Il tuo compito> Copia senza alcuna modifica le righe dell'elenco, partendo dall'inizio fino alla riga che contiene "# btmembers 0.1.2", compresa quest'ultima.

Elenco dei dati>

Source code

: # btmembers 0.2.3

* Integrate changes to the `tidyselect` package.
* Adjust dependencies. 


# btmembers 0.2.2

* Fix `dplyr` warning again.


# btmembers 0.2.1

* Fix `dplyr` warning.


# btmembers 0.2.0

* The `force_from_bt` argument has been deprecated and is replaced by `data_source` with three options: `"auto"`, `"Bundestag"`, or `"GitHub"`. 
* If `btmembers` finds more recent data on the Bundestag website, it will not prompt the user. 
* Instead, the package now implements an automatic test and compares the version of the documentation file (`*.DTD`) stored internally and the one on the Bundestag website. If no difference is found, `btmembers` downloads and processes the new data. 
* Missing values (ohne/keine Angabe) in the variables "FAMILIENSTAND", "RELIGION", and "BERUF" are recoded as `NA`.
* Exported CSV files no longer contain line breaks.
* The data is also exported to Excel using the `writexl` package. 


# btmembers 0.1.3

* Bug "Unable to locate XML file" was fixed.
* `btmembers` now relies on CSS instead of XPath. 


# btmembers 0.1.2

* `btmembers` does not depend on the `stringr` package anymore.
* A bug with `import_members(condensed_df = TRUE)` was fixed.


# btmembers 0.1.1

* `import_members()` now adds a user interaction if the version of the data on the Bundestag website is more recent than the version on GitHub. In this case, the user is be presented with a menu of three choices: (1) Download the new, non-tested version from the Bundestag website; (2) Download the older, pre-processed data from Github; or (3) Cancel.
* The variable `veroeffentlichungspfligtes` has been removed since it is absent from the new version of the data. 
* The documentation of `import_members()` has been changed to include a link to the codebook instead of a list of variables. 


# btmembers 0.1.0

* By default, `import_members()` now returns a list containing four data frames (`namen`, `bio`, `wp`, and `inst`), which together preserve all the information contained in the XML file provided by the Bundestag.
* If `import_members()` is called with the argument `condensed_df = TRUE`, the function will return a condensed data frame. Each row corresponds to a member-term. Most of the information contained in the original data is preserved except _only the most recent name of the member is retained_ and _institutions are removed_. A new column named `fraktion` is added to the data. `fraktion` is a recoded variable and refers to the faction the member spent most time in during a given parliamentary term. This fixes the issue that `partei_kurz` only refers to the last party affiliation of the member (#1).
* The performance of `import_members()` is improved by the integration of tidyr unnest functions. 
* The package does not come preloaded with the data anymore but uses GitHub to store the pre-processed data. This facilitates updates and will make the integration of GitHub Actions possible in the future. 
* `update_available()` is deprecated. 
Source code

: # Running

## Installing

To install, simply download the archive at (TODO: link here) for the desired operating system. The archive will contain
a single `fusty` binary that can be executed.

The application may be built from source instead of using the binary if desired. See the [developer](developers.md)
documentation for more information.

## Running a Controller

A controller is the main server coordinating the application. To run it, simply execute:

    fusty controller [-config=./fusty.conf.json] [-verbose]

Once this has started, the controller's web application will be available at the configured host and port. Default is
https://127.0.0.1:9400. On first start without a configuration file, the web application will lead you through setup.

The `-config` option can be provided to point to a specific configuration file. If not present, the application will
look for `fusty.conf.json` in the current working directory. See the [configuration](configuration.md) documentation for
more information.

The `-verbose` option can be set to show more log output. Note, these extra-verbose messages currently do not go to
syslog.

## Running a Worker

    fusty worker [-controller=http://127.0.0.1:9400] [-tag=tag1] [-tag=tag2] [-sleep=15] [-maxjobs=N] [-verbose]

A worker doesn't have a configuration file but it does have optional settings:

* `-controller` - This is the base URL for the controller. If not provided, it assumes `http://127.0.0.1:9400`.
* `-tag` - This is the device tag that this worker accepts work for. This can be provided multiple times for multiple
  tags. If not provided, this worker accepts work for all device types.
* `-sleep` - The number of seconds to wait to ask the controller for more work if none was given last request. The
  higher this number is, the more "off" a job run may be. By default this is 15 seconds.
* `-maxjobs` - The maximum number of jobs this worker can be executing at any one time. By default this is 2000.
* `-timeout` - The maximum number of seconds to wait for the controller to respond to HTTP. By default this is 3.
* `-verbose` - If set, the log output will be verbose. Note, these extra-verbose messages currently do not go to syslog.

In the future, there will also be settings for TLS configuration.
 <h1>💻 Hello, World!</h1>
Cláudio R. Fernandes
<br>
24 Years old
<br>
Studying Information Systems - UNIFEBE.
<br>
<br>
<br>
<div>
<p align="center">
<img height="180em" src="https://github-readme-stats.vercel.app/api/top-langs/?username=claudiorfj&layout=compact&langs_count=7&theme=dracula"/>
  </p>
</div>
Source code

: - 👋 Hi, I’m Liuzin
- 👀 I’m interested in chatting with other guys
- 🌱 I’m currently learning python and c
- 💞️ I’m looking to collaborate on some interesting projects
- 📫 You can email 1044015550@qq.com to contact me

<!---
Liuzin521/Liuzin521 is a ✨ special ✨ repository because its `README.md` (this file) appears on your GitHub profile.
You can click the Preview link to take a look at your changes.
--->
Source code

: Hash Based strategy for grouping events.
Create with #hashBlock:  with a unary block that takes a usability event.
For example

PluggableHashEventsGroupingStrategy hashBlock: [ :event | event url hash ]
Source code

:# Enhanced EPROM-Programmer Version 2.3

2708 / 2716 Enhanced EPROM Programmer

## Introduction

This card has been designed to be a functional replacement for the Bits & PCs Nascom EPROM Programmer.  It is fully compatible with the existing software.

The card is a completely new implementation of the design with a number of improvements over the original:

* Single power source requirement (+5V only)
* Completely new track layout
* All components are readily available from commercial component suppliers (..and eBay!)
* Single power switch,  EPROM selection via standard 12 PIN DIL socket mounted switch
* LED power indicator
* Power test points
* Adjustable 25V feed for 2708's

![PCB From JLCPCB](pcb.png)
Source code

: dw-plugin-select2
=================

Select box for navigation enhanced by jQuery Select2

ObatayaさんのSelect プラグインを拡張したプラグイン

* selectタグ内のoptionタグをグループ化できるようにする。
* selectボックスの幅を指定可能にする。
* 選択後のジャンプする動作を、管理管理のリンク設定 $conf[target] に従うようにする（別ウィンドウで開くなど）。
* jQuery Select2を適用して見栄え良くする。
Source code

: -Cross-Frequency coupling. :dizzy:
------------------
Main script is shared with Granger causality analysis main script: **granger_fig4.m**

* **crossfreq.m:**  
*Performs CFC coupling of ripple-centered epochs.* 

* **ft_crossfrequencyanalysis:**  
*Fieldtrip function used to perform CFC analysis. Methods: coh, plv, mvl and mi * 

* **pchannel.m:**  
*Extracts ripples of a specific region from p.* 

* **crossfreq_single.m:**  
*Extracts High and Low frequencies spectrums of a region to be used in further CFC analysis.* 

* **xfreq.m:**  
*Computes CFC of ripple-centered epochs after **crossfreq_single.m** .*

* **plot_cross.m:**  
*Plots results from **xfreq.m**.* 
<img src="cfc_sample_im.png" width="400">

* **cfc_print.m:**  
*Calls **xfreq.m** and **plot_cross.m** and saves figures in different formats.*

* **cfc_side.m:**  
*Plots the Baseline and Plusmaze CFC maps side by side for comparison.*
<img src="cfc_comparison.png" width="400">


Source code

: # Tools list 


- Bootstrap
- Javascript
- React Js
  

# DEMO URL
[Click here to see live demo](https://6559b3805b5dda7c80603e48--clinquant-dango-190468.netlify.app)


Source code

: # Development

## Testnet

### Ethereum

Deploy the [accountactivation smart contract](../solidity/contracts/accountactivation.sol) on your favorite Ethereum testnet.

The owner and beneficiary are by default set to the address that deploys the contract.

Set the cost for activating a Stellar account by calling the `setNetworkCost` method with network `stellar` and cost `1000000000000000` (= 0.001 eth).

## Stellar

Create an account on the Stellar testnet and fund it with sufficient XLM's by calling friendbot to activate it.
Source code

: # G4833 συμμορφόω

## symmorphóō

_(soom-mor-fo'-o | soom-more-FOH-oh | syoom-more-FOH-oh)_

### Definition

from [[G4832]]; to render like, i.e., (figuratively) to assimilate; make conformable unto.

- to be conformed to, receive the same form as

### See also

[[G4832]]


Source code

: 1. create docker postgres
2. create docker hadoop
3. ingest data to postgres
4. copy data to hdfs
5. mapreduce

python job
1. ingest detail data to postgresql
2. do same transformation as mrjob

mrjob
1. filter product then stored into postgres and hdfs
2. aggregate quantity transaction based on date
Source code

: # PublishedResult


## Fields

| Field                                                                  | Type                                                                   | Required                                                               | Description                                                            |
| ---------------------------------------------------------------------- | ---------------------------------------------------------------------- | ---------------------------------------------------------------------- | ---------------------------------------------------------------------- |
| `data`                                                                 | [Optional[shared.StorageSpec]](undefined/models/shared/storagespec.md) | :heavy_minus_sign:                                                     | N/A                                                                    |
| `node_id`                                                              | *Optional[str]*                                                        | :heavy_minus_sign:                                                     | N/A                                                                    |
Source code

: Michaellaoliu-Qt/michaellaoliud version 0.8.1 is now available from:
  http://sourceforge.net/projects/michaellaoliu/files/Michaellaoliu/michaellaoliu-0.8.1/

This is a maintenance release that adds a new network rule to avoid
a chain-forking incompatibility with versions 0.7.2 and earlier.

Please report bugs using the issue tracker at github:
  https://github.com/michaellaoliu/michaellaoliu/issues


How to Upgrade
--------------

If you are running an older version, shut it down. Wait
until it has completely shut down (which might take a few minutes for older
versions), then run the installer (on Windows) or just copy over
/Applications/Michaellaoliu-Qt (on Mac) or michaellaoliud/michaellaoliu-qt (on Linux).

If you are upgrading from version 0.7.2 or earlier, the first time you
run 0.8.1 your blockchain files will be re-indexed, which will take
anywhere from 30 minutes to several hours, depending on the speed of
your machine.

Risultato dell'esercizio>
Source code

: # btmembers 0.2.3

* Integrate changes to the `tidyselect` package.
* Adjust dependencies. 


# btmembers 0.2.2

* Fix `dplyr` warning again.


# btmembers 0.2.1

* Fix `dplyr` warning.


# btmembers 0.2.0

* The `force_from_bt` argument has been deprecated and is replaced by `data_source` with three options: `"auto"`, `"Bundestag"`, or `"GitHub"`. 
* If `btmembers` finds more recent data on the Bundestag website, it will not prompt the user. 
* Instead, the package now implements an automatic test and compares the version of the documentation file (`*.DTD`) stored internally and the one on the Bundestag website. If no difference is found, `btmembers` downloads and processes the new data. 
* Missing values (ohne/keine Angabe) in the variables "FAMILIENSTAND", "RELIGION", and "BERUF" are recoded as `NA`.
* Exported CSV files no longer contain line breaks.
* The data is also exported to Excel using the `writexl` package. 


# btmembers 0.1.3

* Bug "Unable to locate XML file" was fixed.
* `btmembers` now relies on CSS instead of XPath. 


# btmembers 0.1.2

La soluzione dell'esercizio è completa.